## GOAL OF THE EXERCISE
Retype the article below about Bloomberg's China story word for word, everything from "By Demetri Sevastopulo" down to "leaders was off-limits.".

## PROVIDED TEXT
By Demetri Sevastopulo in Hong Kong
Matthew Winkler, Bloomberg editor-in-chief, said the Chinese Communist party had made very clear that printing stories about the financial assets of its leaders was off-limits.
Bloomberg News has been accused of quashing a story that alleges financial ties between China’s richest man and relatives of top Chinese Communist party officials because of fears that the government would prevent it from operating in China.
An investigative team at the agency spent the past year probing links between the businessman and several current and former members of the Politburo Standing Committee – the body that ultimately rules China.
One person familiar with the circumstances said senior Bloomberg editors blocked the story at the eleventh hour. The person said Matthew Winkler, editor-in-chief, told the reporters in a conference call on October 29 that Bloomberg could not risk jeopardising its position in China by running the story.
Bloomberg denied that the group, whose main business around the world is selling financial data, had spiked the story.
“The reporting as presented to me was not ready for publication,” Mr Winkler told the Financial Times, adding that Laurie Hays, a senior editor, and other top editors agreed with that assessment.
The person familiar with the discussions dismissed Bloomberg’s comments that the story was not ready for publication, saying it had been approved and just needed a Chinese government response. “We had crossed the Rubicon,” the person said. “The story was fully edited, fact checked and vetted by the lawyers.”
Mr Winkler declined to comment on whether he said on the conference call that the Chinese government would kick Bloomberg out of China if it printed the story.
“It’s not appropriate for me to comment on a private, internal conversation,” Mr Winkler said.
On Sunday, Mr Winkler sent an email to Bloomberg editorial staff stating that there had been “misleading” reports in rival media about its reporting in China.
“I want to assure you that there has been no change in policy on how and when we publish our stories,” Mr Winkler said in the email.
In the October conference call, Mr Winkler compared the situation with Nazi-era Germany where some media undertook self censorship to remain in the country, the person said. A Bloomberg spokesman did not challenge the veracity of the comment about Nazi-era Germany when asked by the FT.

## GIVEN ENTRIES

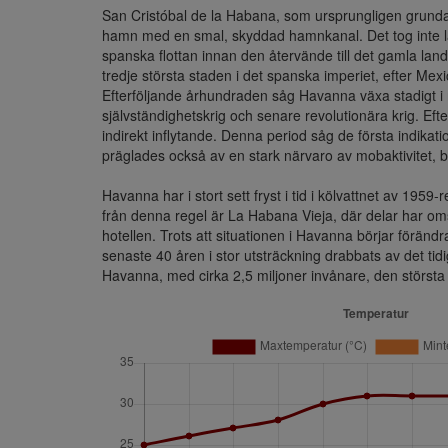
San Cristóbal de la Habana, som ursprungligen grundad
hamn med en smal, skyddad hamnkanal. Det tog inte lång
spanska flottan innan den återvände till det gamla land
tredje största staden i det spanska imperiet, efter Mexi
Efterföljande århundraden såg Havanna växa stadigt i 
självständighetskrig och senare revolutionära krig. Ef
indirekt inflytande. Denna period såg de första indik
präglades också av en stark närvaro av mobaktivitet,
Havanna har i stort sett fryst i tid i kölvattnet av 195
från denna regel är La Habana Vieja, där delar har oms
hotellen. Trots att situationen i Havanna börjar föränd
senaste 40 åren i stor utsträckning drabbats av det tid
Havanna, med cirka 2,5 miljoner invånare, den största s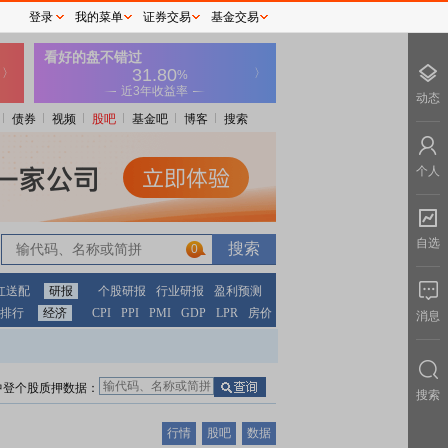
登录
我的菜单
证券交易
基金交易
动态
债券
视频
股吧
基金吧
博客
搜索
个人
自选
0
红送配
研报
个股研报
行业研报
盈利预测
排行
经济
CPI
PPI
PMI
GDP
LPR
房价
消息
中登个股质押数据：
搜索
行情
股吧
数据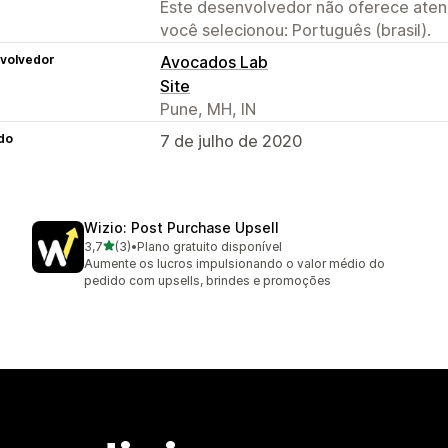
Este desenvolvedor não oferece atend
você selecionou: Português (brasil).
volvedor
Avocados Lab
Site
Pune, MH, IN
do
7 de julho de 2020
Wizio: Post Purchase Upsell
de 5 estrelas
3,7
(3)
•
Plano gratuito disponível
3 avaliações ao todo
Aumente os lucros impulsionando o valor médio do
pedido com upsells, brindes e promoções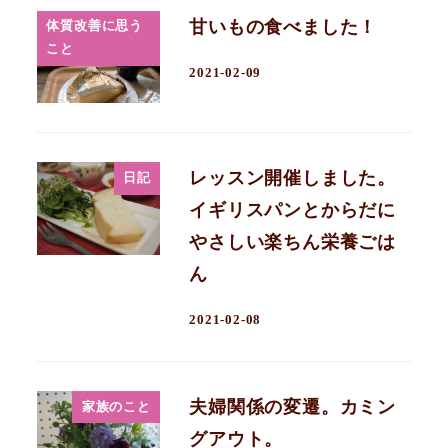
甘いもの食べました！
体質改善に思う
こと
2021-02-09
レッスン開催しました。
日記
イギリスパンとからだに
やさしい楽ちん栄養ごは
ん
2021-02-08
夫婦関係の変遷。カミン
家族のこと
グアウト。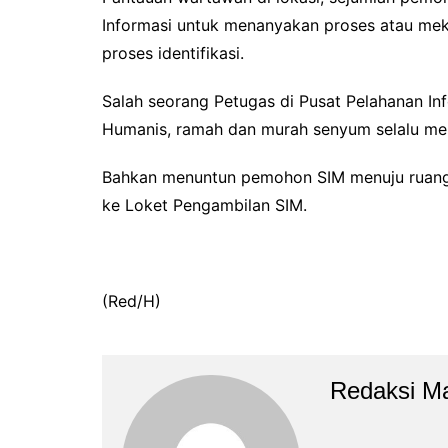
Informasi untuk menanyakan proses atau mek
proses identifikasi.
Salah seorang Petugas di Pusat Pelahanan In
Humanis, ramah dan murah senyum selalu m
Bahkan menuntun pemohon SIM menuju ruang t
ke Loket Pengambilan SIM.
(Red/H)
Redaksi M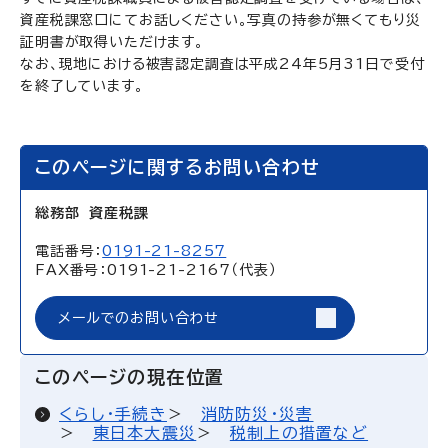
資産税課窓口にてお話しください。写真の持参が無くてもり災
証明書が取得いただけます。
なお、現地における被害認定調査は平成24年5月31日で受付
を終了しています。
このページに関するお問い合わせ
総務部 資産税課
電話番号：
0191-21-8257
FAX番号：0191-21-2167（代表）
メールでのお問い合わせ
このページの現在位置
くらし・手続き
消防防災・災害
東日本大震災
税制上の措置など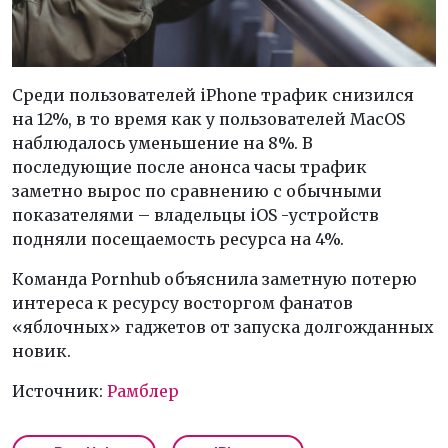
Среди пользователей iPhone трафик снизился
на 12%, в то время как у пользователей MacOS
наблюдалось уменьшение на 8%. В
последующие после анонса часы трафик
заметно вырос по сравнению с обычными
показателями – владельцы iOS -устройств
подняли посещаемость ресурса на 4%.
Команда Pornhub объяснила заметную потерю
интереса к ресурсу восторгом фанатов
«яблочных» гаджетов от запуска долгожданных
новик.
Источник:
Рамблер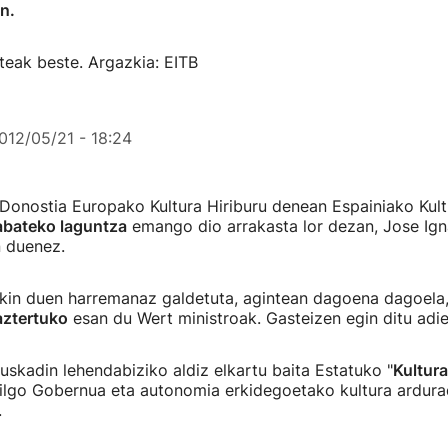
n.
teak beste. Argazkia: EITB
012/05/21 - 18:24
 Donostia Europako Kultura Hiriburu denean Espainiako Kult
abateko laguntza
emango dio arrakasta lor dezan, Jose Ign
n duenez.
ekin duen harremanaz galdetuta, agintean dagoena dagoela
aztertuko
esan du Wert ministroak. Gasteizen egin ditu adi
Euskadin lehendabiziko aldiz elkartu baita Estatuko "
Kultura
rilgo Gobernua eta autonomia erkidegoetako kultura ardura
.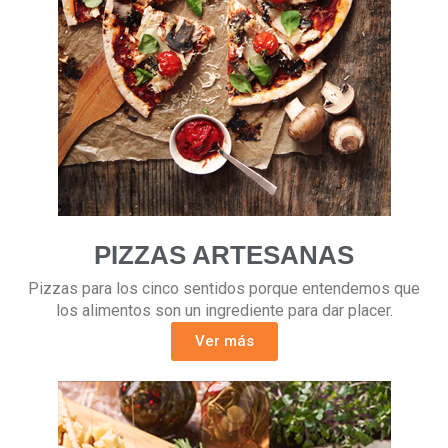
PIZZAS ARTESANAS
Pizzas para los cinco sentidos porque entendemos que
los alimentos son un ingrediente para dar placer.
Ver más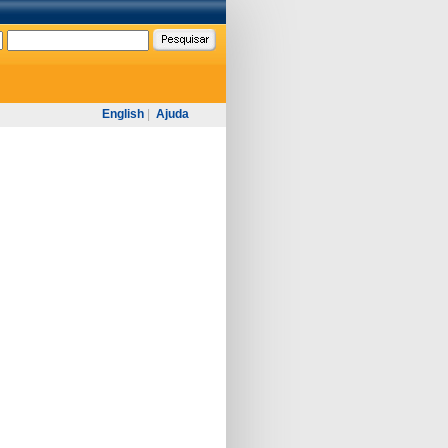
English
|
Ajuda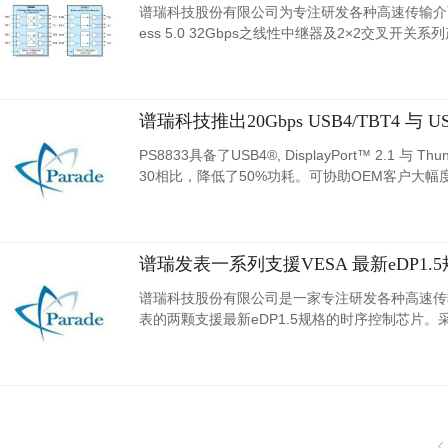
谱瑞科技股份有限公司为专注研发各种高速传输介面
ess 5.0 32Gbps之线性中继器及2×2交叉开关系列产品 
谱瑞科技推出20Gbps USB4/TBT4 与 USB
PS8833具备了USB4®, DisplayPort™ 2.1
30相比，降低了50%功耗。可协助OEM客户大幅度的简化
针脚相容。PS8833/PS8836 针脚相容的解决方
谱瑞发表一系列支援VESA 最新eDP1
谱瑞科技股份有限公司是一家专注研发各种高速传输
表的两颗支援最新eDP1.5规格的时序控制芯片。采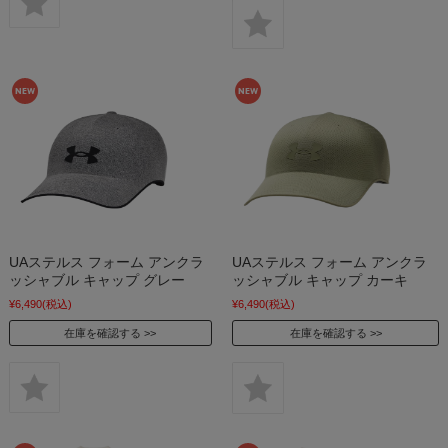
UAステルス フォーム アンクラ
UAステルス フォーム アンクラ
ッシャブル キャップ グレー
ッシャブル キャップ カーキ
¥6,490
(税込)
¥6,490
(税込)
在庫を確認する
在庫を確認する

## ANSWER BOX
By Demetri Sevastopulo in Hong Kong
Matthew Winkler, Bloomberg editor-in-chief, said the Chinese Communist party had made very clear that printing stories about the financial assets of its leaders was off-limits.